+++ ENTRIES SHOWN +++

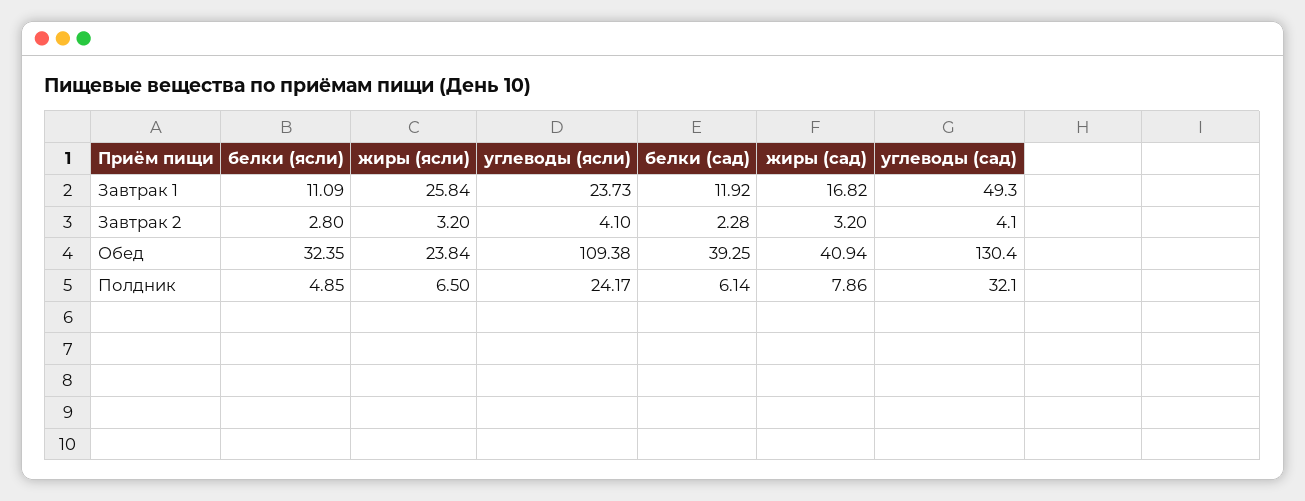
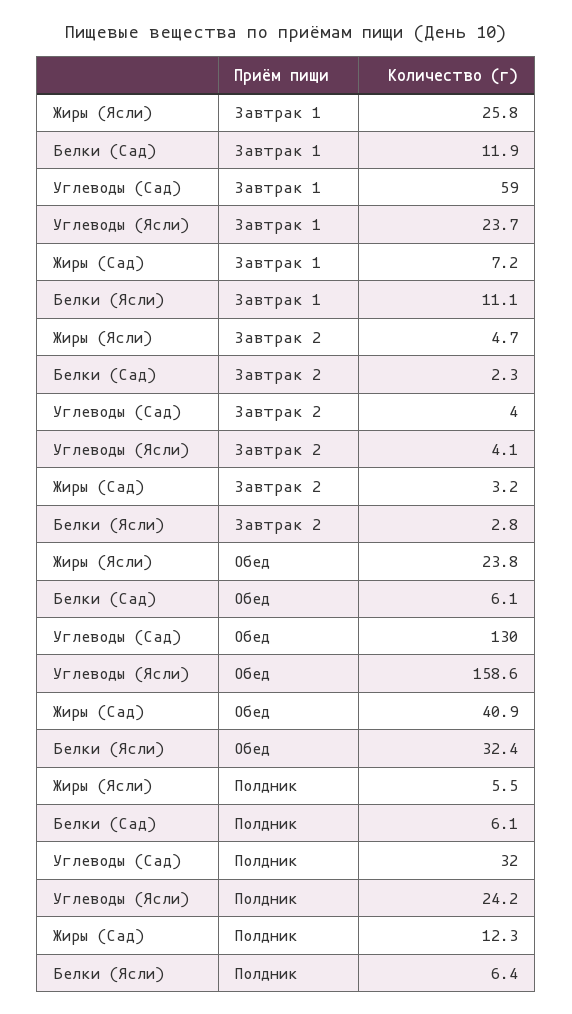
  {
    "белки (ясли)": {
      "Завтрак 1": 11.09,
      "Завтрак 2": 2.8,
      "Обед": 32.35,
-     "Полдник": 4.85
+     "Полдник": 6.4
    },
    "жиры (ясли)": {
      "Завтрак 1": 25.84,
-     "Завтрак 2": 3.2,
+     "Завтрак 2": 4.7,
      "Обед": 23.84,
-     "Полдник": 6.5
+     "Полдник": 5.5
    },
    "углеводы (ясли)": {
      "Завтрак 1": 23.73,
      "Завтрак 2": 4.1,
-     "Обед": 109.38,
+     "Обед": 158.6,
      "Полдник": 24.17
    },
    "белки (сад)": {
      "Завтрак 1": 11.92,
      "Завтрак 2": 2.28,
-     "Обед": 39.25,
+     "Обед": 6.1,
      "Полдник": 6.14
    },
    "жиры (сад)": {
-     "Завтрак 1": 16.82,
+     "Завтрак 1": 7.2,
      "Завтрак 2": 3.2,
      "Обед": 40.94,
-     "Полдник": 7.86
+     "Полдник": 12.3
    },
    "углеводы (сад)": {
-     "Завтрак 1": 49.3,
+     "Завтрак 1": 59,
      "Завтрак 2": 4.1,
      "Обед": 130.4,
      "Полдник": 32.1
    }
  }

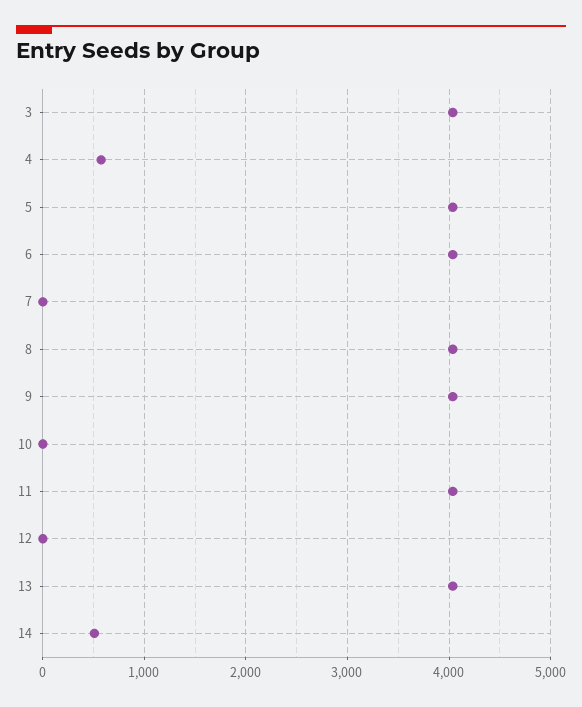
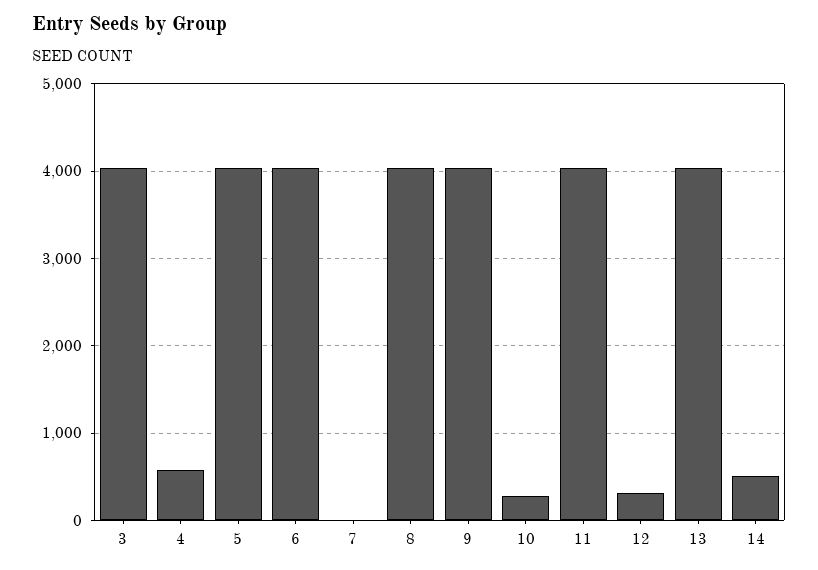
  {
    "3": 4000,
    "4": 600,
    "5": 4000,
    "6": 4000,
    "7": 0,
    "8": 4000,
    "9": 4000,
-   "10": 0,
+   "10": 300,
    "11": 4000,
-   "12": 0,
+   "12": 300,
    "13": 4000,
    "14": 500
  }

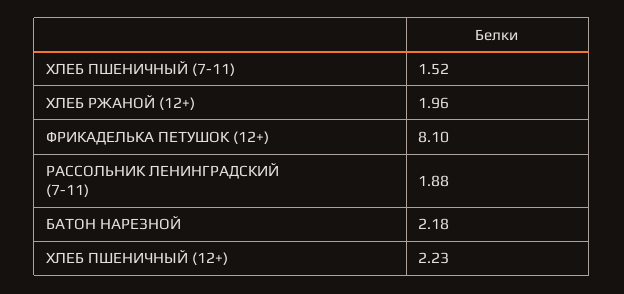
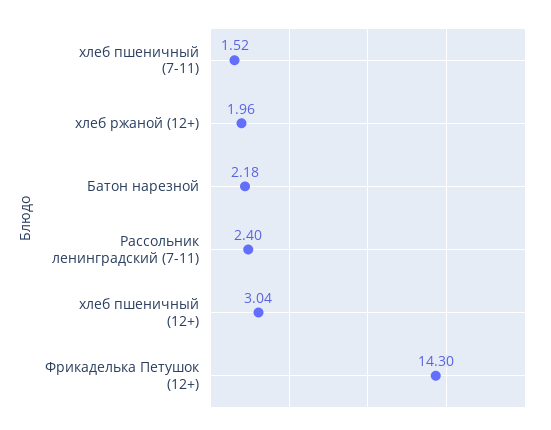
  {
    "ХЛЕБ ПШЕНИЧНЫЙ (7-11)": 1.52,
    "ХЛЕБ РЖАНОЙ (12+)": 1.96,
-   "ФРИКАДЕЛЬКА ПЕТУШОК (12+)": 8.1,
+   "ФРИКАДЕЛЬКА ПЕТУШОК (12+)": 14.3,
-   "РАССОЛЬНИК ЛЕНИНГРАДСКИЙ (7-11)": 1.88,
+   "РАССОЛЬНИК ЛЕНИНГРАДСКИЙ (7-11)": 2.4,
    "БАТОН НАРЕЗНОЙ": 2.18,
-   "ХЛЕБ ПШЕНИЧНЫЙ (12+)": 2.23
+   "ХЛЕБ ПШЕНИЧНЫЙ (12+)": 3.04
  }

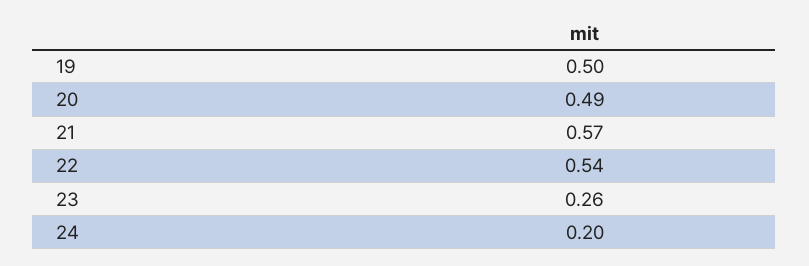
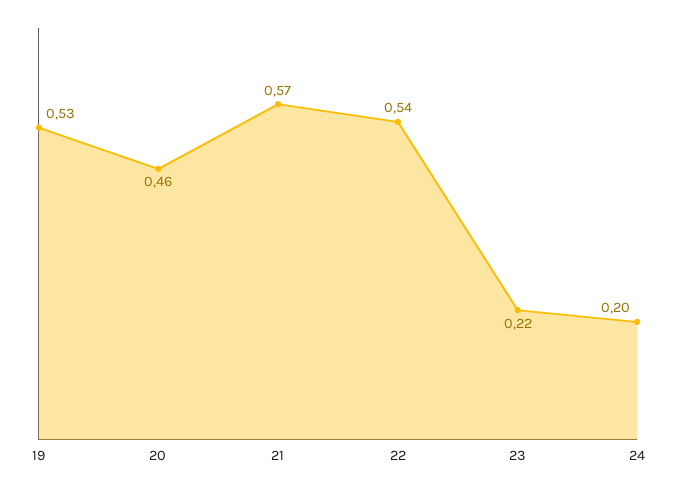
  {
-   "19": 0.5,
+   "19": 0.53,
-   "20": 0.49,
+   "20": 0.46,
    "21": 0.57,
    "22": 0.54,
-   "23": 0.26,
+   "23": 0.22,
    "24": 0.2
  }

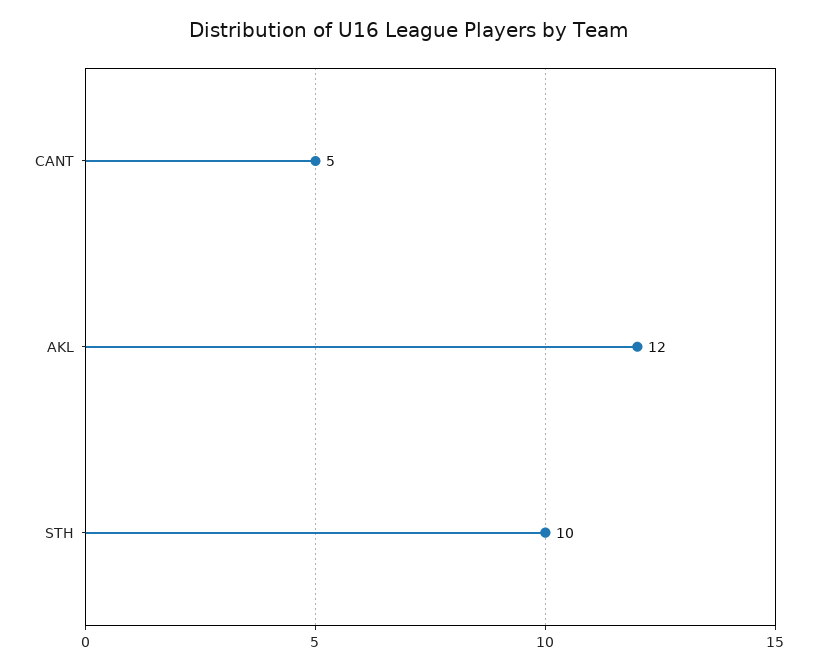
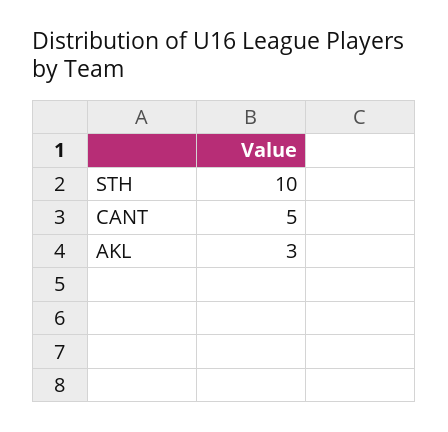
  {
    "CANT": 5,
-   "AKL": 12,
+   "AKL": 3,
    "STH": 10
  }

+++

- _WHAT TO PRODUCE_
In full and without error, repeat the listing above, omitting its images.

- _EXERCISE RESPONSE_
  {
    "белки (ясли)": {
      "Завтрак 1": 11.09,
      "Завтрак 2": 2.8,
      "Обед": 32.35,
-     "Полдник": 4.85
+     "Полдник": 6.4
    },
    "жиры (ясли)": {
      "Завтрак 1": 25.84,
-     "Завтрак 2": 3.2,
+     "Завтрак 2": 4.7,
      "Обед": 23.84,
-     "Полдник": 6.5
+     "Полдник": 5.5
    },
    "углеводы (ясли)": {
      "Завтрак 1": 23.73,
      "Завтрак 2": 4.1,
-     "Обед": 109.38,
+     "Обед": 158.6,
      "Полдник": 24.17
    },
    "белки (сад)": {
      "Завтрак 1": 11.92,
      "Завтрак 2": 2.28,
-     "Обед": 39.25,
+     "Обед": 6.1,
      "Полдник": 6.14
    },
    "жиры (сад)": {
-     "Завтрак 1": 16.82,
+     "Завтрак 1": 7.2,
      "Завтрак 2": 3.2,
      "Обед": 40.94,
-     "Полдник": 7.86
+     "Полдник": 12.3
    },
    "углеводы (сад)": {
-     "Завтрак 1": 49.3,
+     "Завтрак 1": 59,
      "Завтрак 2": 4.1,
      "Обед": 130.4,
      "Полдник": 32.1
    }
  }

  {
    "3": 4000,
    "4": 600,
    "5": 4000,
    "6": 4000,
    "7": 0,
    "8": 4000,
    "9": 4000,
-   "10": 0,
+   "10": 300,
    "11": 4000,
-   "12": 0,
+   "12": 300,
    "13": 4000,
    "14": 500
  }

  {
    "ХЛЕБ ПШЕНИЧНЫЙ (7-11)": 1.52,
    "ХЛЕБ РЖАНОЙ (12+)": 1.96,
-   "ФРИКАДЕЛЬКА ПЕТУШОК (12+)": 8.1,
+   "ФРИКАДЕЛЬКА ПЕТУШОК (12+)": 14.3,
-   "РАССОЛЬНИК ЛЕНИНГРАДСКИЙ (7-11)": 1.88,
+   "РАССОЛЬНИК ЛЕНИНГРАДСКИЙ (7-11)": 2.4,
    "БАТОН НАРЕЗНОЙ": 2.18,
-   "ХЛЕБ ПШЕНИЧНЫЙ (12+)": 2.23
+   "ХЛЕБ ПШЕНИЧНЫЙ (12+)": 3.04
  }

  {
-   "19": 0.5,
+   "19": 0.53,
-   "20": 0.49,
+   "20": 0.46,
    "21": 0.57,
    "22": 0.54,
-   "23": 0.26,
+   "23": 0.22,
    "24": 0.2
  }

  {
    "CANT": 5,
-   "AKL": 12,
+   "AKL": 3,
    "STH": 10
  }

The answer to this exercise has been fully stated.